(Selected text):
There is no guarantee that identity politics will not build up again over the course of the 2024 election. This will likely be deployed covertly under ideological colors and orientations, and when exposed, will lead to a repeat of the disharmony and fragmentation that afflicted society.
Digital base
Within the democratic spectrum of politics in Indonesia, the warnings against identity politics during the electoral process are sent out only as ethical and moral calls, which means they have neither legal nor formal weight or impact. There is no guarantee that these kinds of warnings will deter the use of identity politics in the upcoming electoral process.
In this digital era, social media offers public space that political contestants can use as an entry point to carry out various political persuasions and promotions, including negative campaigns that exploit identity politics.
Therefore, public education is necessary to raise awareness among netizens that identity politics can trigger social disharmony and fragmentation.

(Instructions to follow):
Answer these questions from the passage on identity politics in Indonesia:
(a) Over the course of which election might identity politics build up again?
(b) What legal or formal weight do warnings against identity politics carry?
(c) What does the passage say is necessary to make netizens aware that identity politics can trigger social disharmony and fragmentation?
Rely only on the text above.

Stored entries
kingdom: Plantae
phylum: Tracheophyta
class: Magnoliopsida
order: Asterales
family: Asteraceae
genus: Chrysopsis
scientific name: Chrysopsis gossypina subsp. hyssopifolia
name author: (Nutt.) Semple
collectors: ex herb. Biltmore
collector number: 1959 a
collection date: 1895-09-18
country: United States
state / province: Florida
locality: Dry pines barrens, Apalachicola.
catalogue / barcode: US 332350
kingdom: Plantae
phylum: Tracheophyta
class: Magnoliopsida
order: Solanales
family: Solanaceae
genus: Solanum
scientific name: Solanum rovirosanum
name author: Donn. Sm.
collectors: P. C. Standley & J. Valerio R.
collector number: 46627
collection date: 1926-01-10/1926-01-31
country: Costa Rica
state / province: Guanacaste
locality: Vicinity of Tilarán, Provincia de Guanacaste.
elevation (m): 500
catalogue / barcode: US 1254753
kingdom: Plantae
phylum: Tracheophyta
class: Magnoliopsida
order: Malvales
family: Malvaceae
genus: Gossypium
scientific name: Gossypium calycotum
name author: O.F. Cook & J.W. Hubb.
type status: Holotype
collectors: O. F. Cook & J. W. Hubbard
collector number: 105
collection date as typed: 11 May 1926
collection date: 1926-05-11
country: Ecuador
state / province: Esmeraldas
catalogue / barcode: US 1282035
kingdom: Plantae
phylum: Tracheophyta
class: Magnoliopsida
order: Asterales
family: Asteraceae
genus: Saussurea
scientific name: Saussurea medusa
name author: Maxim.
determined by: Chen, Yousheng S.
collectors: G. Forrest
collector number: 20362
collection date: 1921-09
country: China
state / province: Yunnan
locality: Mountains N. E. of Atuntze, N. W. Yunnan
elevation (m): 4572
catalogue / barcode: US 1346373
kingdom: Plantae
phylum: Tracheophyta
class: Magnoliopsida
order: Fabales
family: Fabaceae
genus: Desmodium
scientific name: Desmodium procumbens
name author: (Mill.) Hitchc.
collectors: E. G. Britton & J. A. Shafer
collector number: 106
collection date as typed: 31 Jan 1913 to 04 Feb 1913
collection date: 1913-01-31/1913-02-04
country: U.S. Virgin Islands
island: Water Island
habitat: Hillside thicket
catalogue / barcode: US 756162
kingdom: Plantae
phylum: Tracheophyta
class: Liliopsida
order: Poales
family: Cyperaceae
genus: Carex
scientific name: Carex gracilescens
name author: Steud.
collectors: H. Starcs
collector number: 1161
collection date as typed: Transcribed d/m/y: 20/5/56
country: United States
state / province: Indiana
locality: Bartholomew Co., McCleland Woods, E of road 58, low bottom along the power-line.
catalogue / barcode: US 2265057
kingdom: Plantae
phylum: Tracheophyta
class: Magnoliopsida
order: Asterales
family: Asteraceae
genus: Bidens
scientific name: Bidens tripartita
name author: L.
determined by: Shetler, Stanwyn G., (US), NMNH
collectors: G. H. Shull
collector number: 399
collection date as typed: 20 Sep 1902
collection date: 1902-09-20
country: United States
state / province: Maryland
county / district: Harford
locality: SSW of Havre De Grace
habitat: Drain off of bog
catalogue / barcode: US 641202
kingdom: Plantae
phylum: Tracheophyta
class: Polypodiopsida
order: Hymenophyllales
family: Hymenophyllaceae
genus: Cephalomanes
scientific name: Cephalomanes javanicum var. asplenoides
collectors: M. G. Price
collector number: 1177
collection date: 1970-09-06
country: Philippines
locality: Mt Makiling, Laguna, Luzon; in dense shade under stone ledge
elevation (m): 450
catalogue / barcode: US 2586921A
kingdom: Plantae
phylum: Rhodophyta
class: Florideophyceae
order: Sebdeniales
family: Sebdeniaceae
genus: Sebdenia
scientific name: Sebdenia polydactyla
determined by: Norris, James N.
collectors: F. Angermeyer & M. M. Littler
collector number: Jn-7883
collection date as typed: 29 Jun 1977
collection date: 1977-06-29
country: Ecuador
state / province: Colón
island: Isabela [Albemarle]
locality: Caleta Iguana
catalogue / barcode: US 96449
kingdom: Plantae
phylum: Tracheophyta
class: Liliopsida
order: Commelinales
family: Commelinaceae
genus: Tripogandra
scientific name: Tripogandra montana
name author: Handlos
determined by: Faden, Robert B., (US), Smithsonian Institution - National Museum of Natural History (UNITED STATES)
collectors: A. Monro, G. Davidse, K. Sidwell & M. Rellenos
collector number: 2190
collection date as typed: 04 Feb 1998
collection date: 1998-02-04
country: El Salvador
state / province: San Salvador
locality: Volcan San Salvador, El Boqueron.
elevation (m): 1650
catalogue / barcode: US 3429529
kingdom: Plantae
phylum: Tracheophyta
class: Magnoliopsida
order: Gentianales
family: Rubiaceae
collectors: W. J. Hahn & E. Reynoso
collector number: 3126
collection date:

(Exercise response):
(a) The 2024 election.
(b) None. They are sent out only as ethical and moral calls.
(c) Public education.